2020年12月29日星期二

Judge Orders Steve Bannon to Appear for FTC Questioning

Judge Orders Steve Bannon to Appear for FTC Questioning

The judge, noting that the Federal Trade Commission's data-privacy probe began in March 2019, said the agency’s investigative demand for Bannon's testimony was not overly burdensome.


Christopher “Casey” Cooper testifies at his confirmation hearing in 2013. Photo by Diego M. Radzinschi/THE NATIONAL LAW JOURNAL

Steve Bannon must submit to questioning from the Federal Trade Commission as part of the agency’s investigation of Cambridge Analytica, a federal judge ruled Tuesday, rejecting the former Trump adviser’s bid to stave off an interview aimed at determining whether he could be personally liable for allegedly deceptive conduct by the data analytics firm.


Ruling from the bench, U.S. District Judge Christopher Cooper dispensed with Bannon’s argument that any testimony provided to the FTC could impair his opportunity to receive a fair trial in New York, where he was charged in August with defrauding donors to a private fundraising effort purporting to bolster President Donald Trump’s effort to build a wall along the Mexican border.
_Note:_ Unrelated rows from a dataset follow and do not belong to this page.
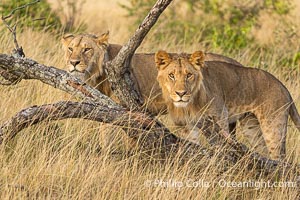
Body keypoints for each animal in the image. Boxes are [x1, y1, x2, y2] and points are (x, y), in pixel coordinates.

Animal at [155, 50, 300, 161]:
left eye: (189, 75)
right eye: (171, 75)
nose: (181, 93)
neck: (189, 105)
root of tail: (284, 87)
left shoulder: (220, 116)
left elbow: (221, 145)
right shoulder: (186, 126)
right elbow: (193, 143)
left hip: (273, 127)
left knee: (281, 159)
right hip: (251, 127)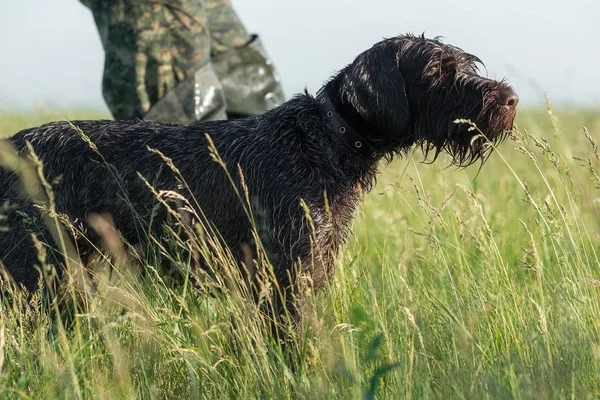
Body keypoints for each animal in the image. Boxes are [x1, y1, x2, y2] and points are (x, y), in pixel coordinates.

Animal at [0, 33, 516, 322]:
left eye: (465, 64)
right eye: (437, 69)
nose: (507, 99)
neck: (325, 137)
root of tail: (11, 147)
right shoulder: (287, 278)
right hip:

Cooper said delaying Bannon’s testimony indefinitely, or “even six months under the optimistic assumption that he will be tried in May” in Manhattan federal court, would prevent the FTC from completing its investigation into Cambridge Analytica’s harvesting of tens of millions of Facebook users’ personal information during the 2016 election. The judge, noting that the FTC’s investigation began in March 2019, said the agency’s investigative demand for Bannon’s testimony was not overly burdensome.
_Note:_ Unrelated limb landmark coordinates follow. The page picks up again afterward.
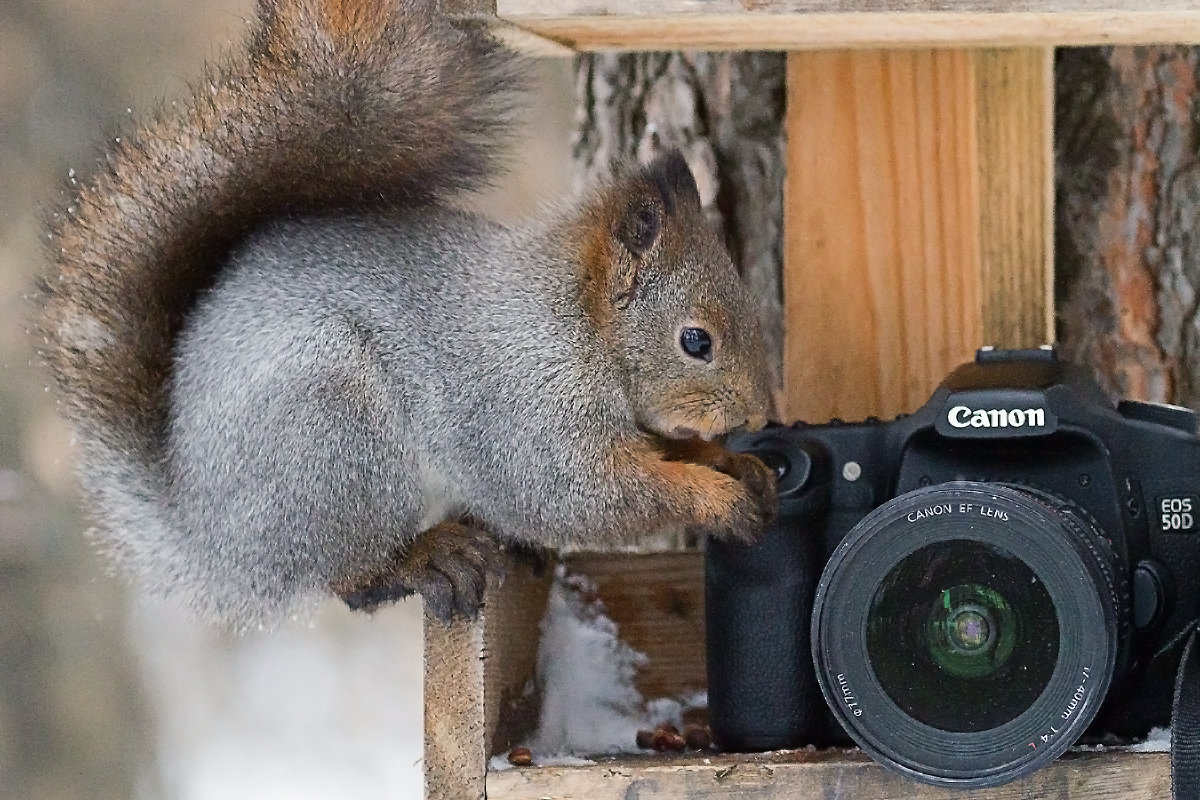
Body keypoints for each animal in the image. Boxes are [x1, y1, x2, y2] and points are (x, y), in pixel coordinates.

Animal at [35, 0, 777, 628]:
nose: (757, 417)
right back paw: (424, 558)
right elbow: (578, 494)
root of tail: (204, 533)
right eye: (695, 341)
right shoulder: (526, 407)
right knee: (347, 576)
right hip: (331, 433)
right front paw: (711, 497)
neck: (578, 325)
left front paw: (727, 462)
“Hopefully, you folks won’t need my help in coming up with a date soon after the holidays to schedule this,” Cooper said, referring to the planned investigational hearing. “I will leave it to you all to do this. If you need my help, you know where to find me.”

At two moments in the half-hour hearing, Cooper appeared to bristle at the absence of Bannon’s lawyer, Quinn Emanuel Urquhart & Sullivan partner William Burck, who withdrew from the former Trump adviser’s criminal defense team in early November after Bannon suggested that Dr. Anthony Fauci and FBI Director Christopher Wray should be beheaded. Bannon has retained Davidoff Hutcher & Citron partner Robert Costello to represent him in the criminal case in New York.

Burck has made no similar effort to withdraw from Bannon’s defense in the FTC case. In early December, weeks after seeking to drop off Bannon’s defense team in Manhattan federal court, he signed a brief arguing that the FTC’s subpoena for his testimony should be quashed.

At the outset of Tuesday’s hearing, Cooper said that “for some unstated reason,” Burck was unavailable to argue against the FTC’s petition to compel Bannon’s testimony.


When a Quinn Emanuel associate, Allison McGuire, prepared to begin her arguments for Bannon, Cooper inquired about the absence of the prominent white-collar defense lawyer, whose clients in recent years have included former White House counsel Donald McGahn and New England Patriots owner Robert Kraft.

“Mr. Burck was not able to fit us into his busy schedule this afternoon?” the judge asked.

“Unfortunately, he had a conflict, your honor,” McGuire replied.

Cooper found there was no “substantive overlap” between the FTC’s investigation and Bannon’s criminal case, in which he is accused of using funds raised for an initiative called We Build the Wall for personal expenditures. The judge noted that Bannon could assert his Fifth Amendment right to avoid self-incrimination.

“As Mr. Burck surely knows, requiring a deponent to assert [the Fifth] on a question-by-question basis is a common practice in government investigations,” Cooper said.